===== Texto propuesto =====

Fotografía: Kellepics en Pixabay. Usada bajo licencia Creative Commons.

 

Hace más de una década, cuando la crisis financiera de 2008 nos remitía a situaciones parecidas del pasado (la más recordada fue el “Crack del 1929), muchos advertimos que ese era el caldo de cultivo para que crecieran los totalitarismos. Nadie que tuviera capacidad para ello movió un dedo para hacer algo distinto a lo que se hizo en la Gran Depresión. No había que ser adivino para colegir que los efectos serían similares. Y ahí están ahora, delante de nuestras narices; Cuando ya tenemos las consecuencias muy visibles, en lugar de hacer algo (no sé si tal vez ya sea tarde), nadie cambia el juego y encima parece que algunos (muchos) echan más leña al fuego para alimentar al monstruo.

 

Ya ocurrió en el período de entreguerras. La ecuación es muy sencilla: hay una crisis creada por la voracidad del capitalismo ultraliberal, el pueblo angustiado se entrega a las prédicas victimistas porque siempre se culpa al diferente (extranjero, homosexual, judío…), aparecen líderes de cartón-piedra con discursos simplistas e incendiarios, y a lo tonto se instala el fascismo-nazismo-stalinismo-nacionalismo excluyente, con matices distintos pero con un desenlace idéntico: fanatismo, estado totalitario, imperio del miedo y desaparición de la libertad y a menudo de la vida. Ah, bueno, pero son cuatro gatos; pues los nazis eran una camarilla reducida que daba risa en Múnich cuando se reunían alrededor de Adolfo Hitler, un tarado que si prestamos atención a su discurso se parece mucho al de un borracho ignorante y violento. Da risa, sí, pero es muy peligroso.

=====

▸ **Lista de actividades**
- A) Actualice el texto propuesto desde "Fotografía: Kellepics en" hasta "alimentar al monstruo.", ambos incluidos, y sustituya "Gran Depresión" por "crisis de los años treinta".
- B) Indique si cada afirmación concuerda con el texto propuesto y responda sí o no, citando textualmente las palabras que lo deciden. (i) En sus inicios, los nazis formaban un grupo numeroso en Múnich. (ii) Nadie con capacidad para ello actuó de manera distinta a como se actuó en la Gran Depresión. (iii) La crisis financiera mencionada ocurrió hace menos de cinco años.
- C) Convierta en una lista el párrafo del texto propuesto que comienza con "Ya ocurrió en el período de entreguerras" y conserve sus datos principales.

===== Extracto de datos =====

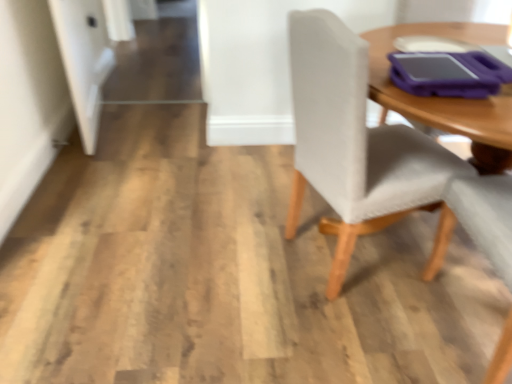
I want to click on vacant region to the left of light gray fabric chair at right, so click(x=240, y=280).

=====

▸ **Resultados del ejercicio**
- A)
Fotografía: Kellepics en Pixabay. Usada bajo licencia Creative Commons.

 

Hace más de una década, cuando la crisis financiera de 2008 nos remitía a situaciones parecidas del pasado (la más recordada fue el “Crack del 1929), muchos advertimos que ese era el caldo de cultivo para que crecieran los totalitarismos. Nadie que tuviera capacidad para ello movió un dedo para hacer algo distinto a lo que se hizo en la crisis de los años treinta. No había que ser adivino para colegir que los efectos serían similares. Y ahí están ahora, delante de nuestras narices; Cuando ya tenemos las consecuencias muy visibles, en lugar de hacer algo (no sé si tal vez ya sea tarde), nadie cambia el juego y encima parece que algunos (muchos) echan más leña al fuego para alimentar al monstruo.

- B)
(i) No: "los nazis eran una camarilla reducida que daba risa en Múnich".
(ii) Sí: "Nadie que tuviera capacidad para ello movió un dedo para hacer algo distinto a lo que se hizo en la Gran Depresión."
(iii) No: "Hace más de una década".

- C)
- El proceso ya ocurrió en el período de entreguerras.
- La voracidad del capitalismo ultraliberal provoca una crisis.
- El pueblo angustiado acepta prédicas victimistas que culpan al diferente (extranjero, homosexual, judío…).
- Surgen líderes de cartón-piedra con discursos simplistas e incendiarios.
- Se instala el fascismo-nazismo-stalinismo-nacionalismo excluyente, con matices distintos pero un mismo desenlace: fanatismo, estado totalitario, imperio del miedo y desaparición de la libertad y, a menudo, de la vida.
- Los nazis fueron al principio una camarilla reducida que daba risa en Múnich, reunida en torno a Adolfo Hitler, cuyo discurso se parece al de un borracho ignorante y violento.
- Aunque dé risa, es muy peligroso.